Hujan deras tak henti-hentinya mengguyur Jakarta sepanjang hari Sabtu, tepat di momen Idulfitri. Akibatnya, sejumlah wilayah tak luput dari genangan. Di Pekayon, Pasar Rebo, Jakarta Timur, situasinya cukup parah. Permukiman warga terendam, bahkan tempat ibadah seperti Masjid Jami' Al-Ma’mur pun tak bisa menghindar dari air yang menggenang.
Menurut sejumlah saksi, semua ini berawal dari hujan lebat yang turun sejak sore. Tapi, ada dugaan lain. Tri, seorang warga berusia 48 tahun, punya pendapat sendiri.

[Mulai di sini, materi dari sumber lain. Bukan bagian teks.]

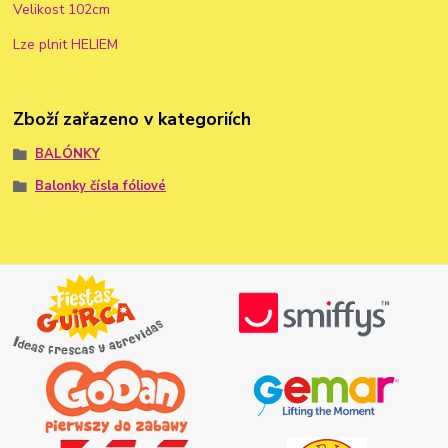
Velikost 102cm
Lze plnit HELIEM
Zboží zařazeno v kategoriích
BALÓNKY
Balonky čísla fóliové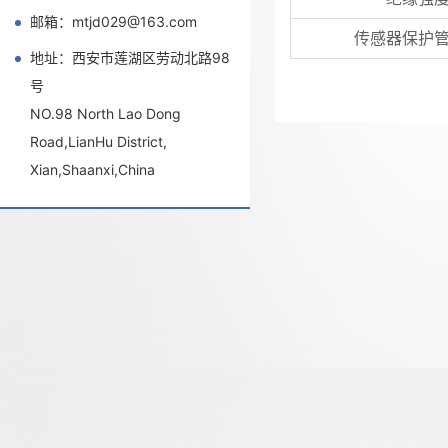
邮箱：mtjd029@163.com
传感器保护
地址：西安市莲湖区劳动北路98
号
NO.98 North Lao Dong
Road,LianHu District,
Xian,Shaanxi,China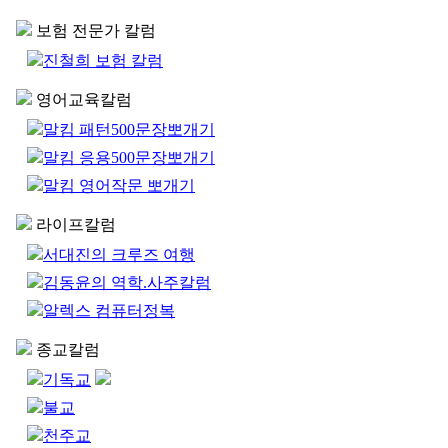
보험 전문가 칼럼
진철희 보험 칼럼
영어교육칼럼
말킴 패턴500문장뽀개기
말킴 응용500문장뽀개기
말킴 영어작문 뽀개기
라이프칼럼
서대진의 크루즈 여행
김동윤의 역학.사주칼럼
알렉스 컴퓨터정복
종교칼럼
기독교
불교
천주교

Dia merasa air yang merendam rumah-rumah itu bukan cuma dari langit Jakarta.
“Mulai sore hujan deras, ini kayaknya kiriman dari Bogor. Biasanya dari arah Jatinegara juga lewat Kali Cipinang,” ujarnya, ditemui di lokasi yang masih digenangi air.
Bagi Tri, banjir setinggi ini tergolong anomali. Wilayahnya, katanya, biasanya aman-aman saja. “Kalau hujan biasanya nggak pernah banjir sampai begini,” katanya sambil menghela napas.
Rasanya pahit. Di hari yang seharusnya penuh sukacita, dia justru harus berurusan dengan air yang membanjiri rumahnya. Perasaan sedih itu tak bisa dibendung.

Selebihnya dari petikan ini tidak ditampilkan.